◆ **Problem to work on**
Find every line below with the string "that" and pick it out.

◆ **Entries supplied**

*** Block opens ***

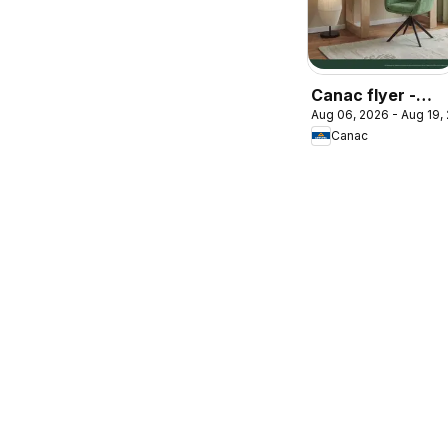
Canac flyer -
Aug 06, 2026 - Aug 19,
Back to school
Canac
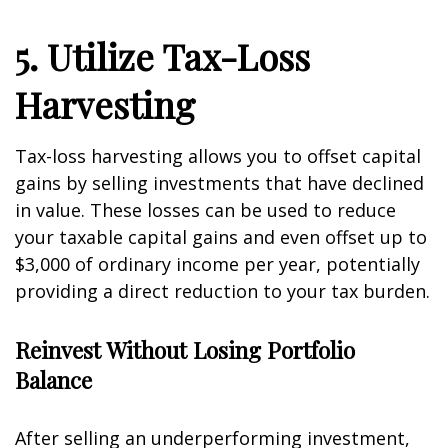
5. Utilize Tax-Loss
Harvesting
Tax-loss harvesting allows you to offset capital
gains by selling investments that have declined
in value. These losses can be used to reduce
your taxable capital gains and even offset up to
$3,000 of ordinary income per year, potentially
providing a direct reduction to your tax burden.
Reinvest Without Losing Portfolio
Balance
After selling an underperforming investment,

*** Block closes ***
*** Block opens ***

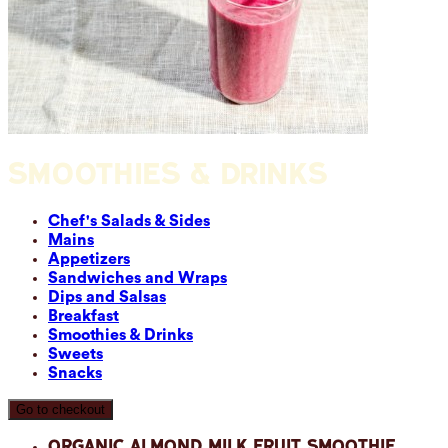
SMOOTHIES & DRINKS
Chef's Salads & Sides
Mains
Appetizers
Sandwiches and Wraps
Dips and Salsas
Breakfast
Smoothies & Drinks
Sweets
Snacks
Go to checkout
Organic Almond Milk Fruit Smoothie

*** Block closes ***
*** Block opens ***

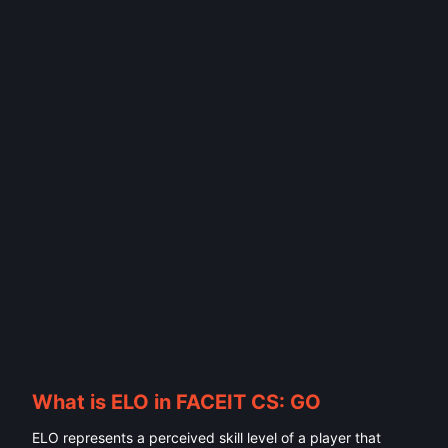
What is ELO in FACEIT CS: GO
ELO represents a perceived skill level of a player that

*** Block closes ***

◆ **Problem solution**
gains by selling investments that have declined
ELO represents a perceived skill level of a player that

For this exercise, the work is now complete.